> [YOUR INSTRUCTIONS]:
The expected output is exactly the lines below, starting at the line with "U.S. Personal Shopper" and ending at the line with "Men's Clothing", both included; no other line belongs in it.

(RAW DATA Opens)

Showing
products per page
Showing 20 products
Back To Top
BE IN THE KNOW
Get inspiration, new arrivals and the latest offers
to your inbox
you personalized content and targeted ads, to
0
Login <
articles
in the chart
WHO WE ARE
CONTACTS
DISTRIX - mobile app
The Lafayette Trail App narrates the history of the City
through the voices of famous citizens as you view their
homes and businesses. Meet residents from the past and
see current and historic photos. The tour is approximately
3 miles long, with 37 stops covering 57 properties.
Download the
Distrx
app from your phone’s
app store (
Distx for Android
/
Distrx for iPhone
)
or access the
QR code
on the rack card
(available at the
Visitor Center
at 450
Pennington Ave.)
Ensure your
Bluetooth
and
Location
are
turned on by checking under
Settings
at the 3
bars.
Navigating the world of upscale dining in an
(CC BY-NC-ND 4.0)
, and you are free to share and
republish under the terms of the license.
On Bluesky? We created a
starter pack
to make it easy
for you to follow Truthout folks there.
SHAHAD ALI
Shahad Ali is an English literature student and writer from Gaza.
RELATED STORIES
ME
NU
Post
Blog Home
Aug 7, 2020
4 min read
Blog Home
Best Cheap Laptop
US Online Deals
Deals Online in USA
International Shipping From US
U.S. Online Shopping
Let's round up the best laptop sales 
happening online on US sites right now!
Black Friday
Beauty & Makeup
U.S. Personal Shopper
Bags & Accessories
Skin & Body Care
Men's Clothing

(RAW DATA Closes)
(RAW DATA Opens)

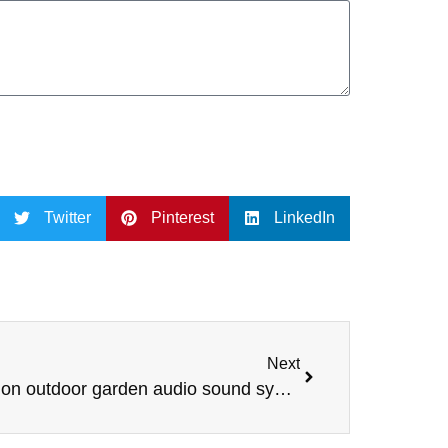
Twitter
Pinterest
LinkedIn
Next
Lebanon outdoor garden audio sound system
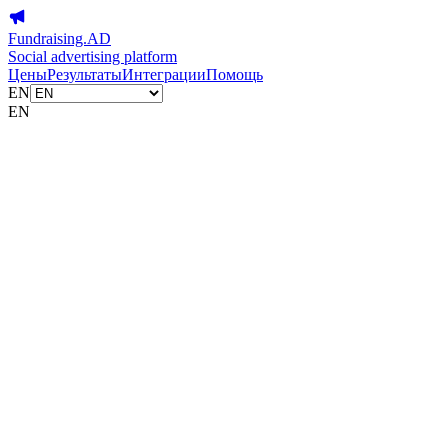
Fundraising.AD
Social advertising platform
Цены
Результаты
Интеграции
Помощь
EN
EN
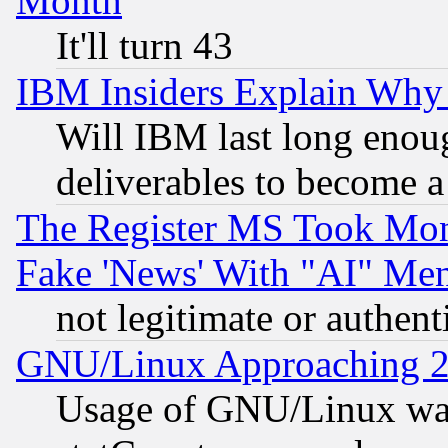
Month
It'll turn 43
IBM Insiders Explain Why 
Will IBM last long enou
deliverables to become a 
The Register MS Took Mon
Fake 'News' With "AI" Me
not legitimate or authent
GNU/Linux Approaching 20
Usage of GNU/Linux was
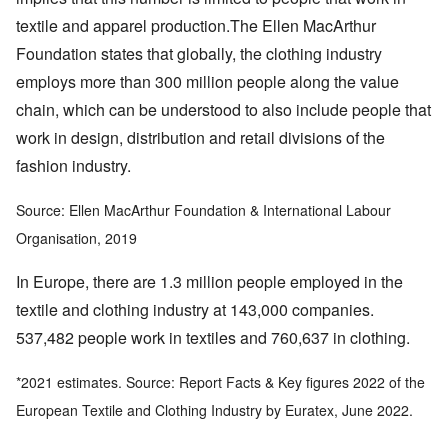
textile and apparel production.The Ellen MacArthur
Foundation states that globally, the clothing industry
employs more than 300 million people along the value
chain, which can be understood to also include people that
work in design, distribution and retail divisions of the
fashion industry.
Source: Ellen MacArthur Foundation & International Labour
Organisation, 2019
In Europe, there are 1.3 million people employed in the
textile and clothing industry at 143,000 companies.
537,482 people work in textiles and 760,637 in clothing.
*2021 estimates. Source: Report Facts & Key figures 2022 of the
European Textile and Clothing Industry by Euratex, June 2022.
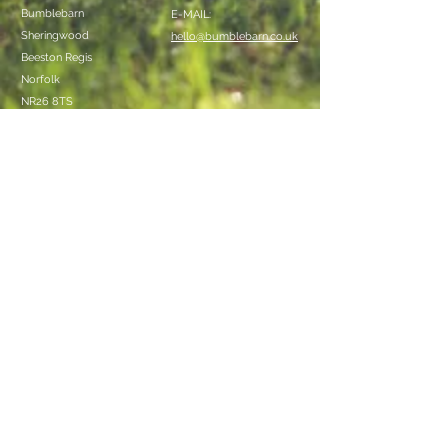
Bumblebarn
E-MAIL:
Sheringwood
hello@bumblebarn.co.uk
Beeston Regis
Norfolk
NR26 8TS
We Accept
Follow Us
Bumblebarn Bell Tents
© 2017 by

(RAW DATA Closes)

> [WRITTEN ANSWER]:
U.S. Personal Shopper
Bags & Accessories
Skin & Body Care
Men's Clothing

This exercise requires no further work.